__Work to be completed__: Extract the lines of the records that begin with the one containing "TECHNOLOGY & SAFETY" and end with the one containing "Apple CarPlay® and Android Auto™, while the", including both, and copy them without any change.

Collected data
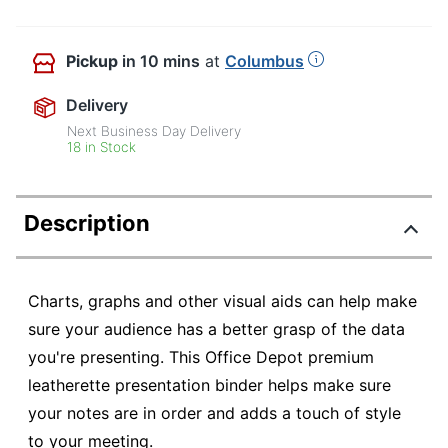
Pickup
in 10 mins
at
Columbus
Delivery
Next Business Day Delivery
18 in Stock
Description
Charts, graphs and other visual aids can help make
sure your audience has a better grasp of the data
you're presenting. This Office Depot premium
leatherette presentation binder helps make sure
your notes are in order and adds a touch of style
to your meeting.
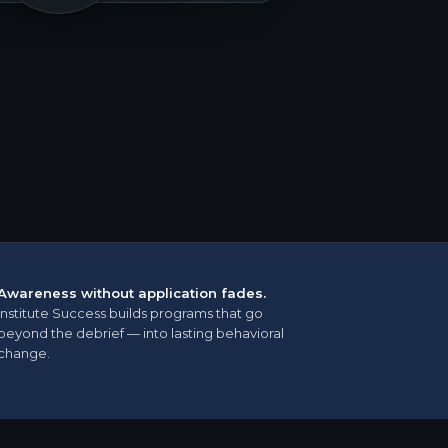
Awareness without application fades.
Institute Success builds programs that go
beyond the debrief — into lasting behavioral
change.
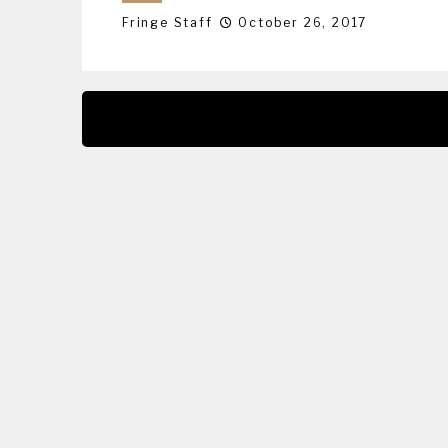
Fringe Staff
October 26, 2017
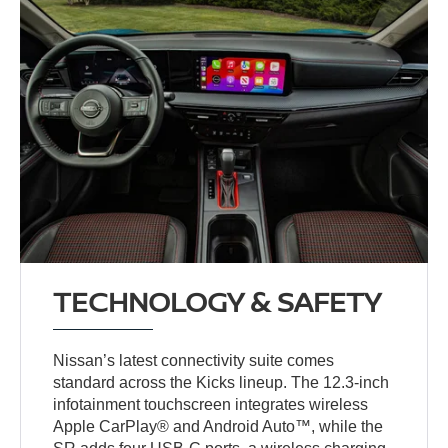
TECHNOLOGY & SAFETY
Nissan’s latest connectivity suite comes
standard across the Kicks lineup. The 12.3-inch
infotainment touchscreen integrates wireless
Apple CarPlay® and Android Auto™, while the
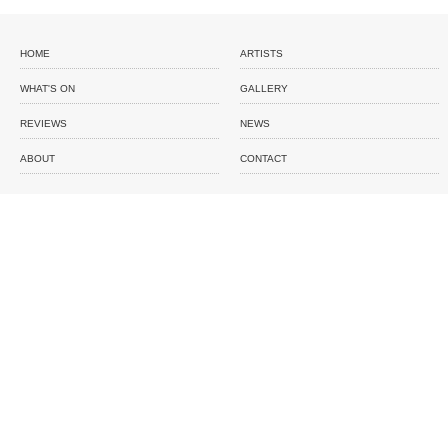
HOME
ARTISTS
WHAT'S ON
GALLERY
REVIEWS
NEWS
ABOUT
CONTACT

--

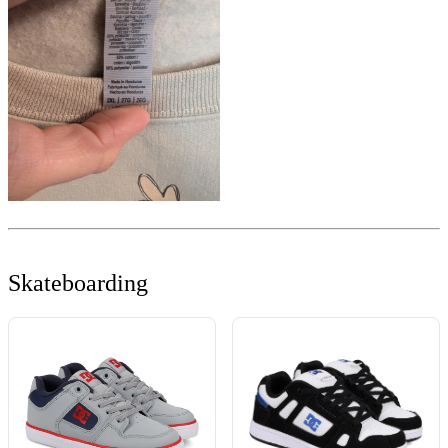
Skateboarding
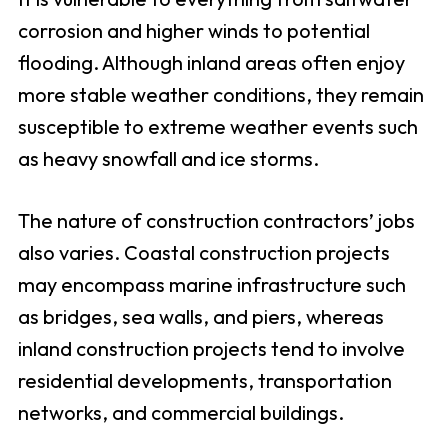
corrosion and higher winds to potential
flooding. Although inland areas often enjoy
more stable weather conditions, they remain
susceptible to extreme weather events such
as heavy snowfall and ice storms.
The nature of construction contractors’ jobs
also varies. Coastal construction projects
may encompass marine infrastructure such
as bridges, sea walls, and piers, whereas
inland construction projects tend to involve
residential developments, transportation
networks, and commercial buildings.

__Finished task__:
TECHNOLOGY & SAFETY
Nissan’s latest connectivity suite comes
standard across the Kicks lineup. The 12.3-inch
infotainment touchscreen integrates wireless
Apple CarPlay® and Android Auto™, while the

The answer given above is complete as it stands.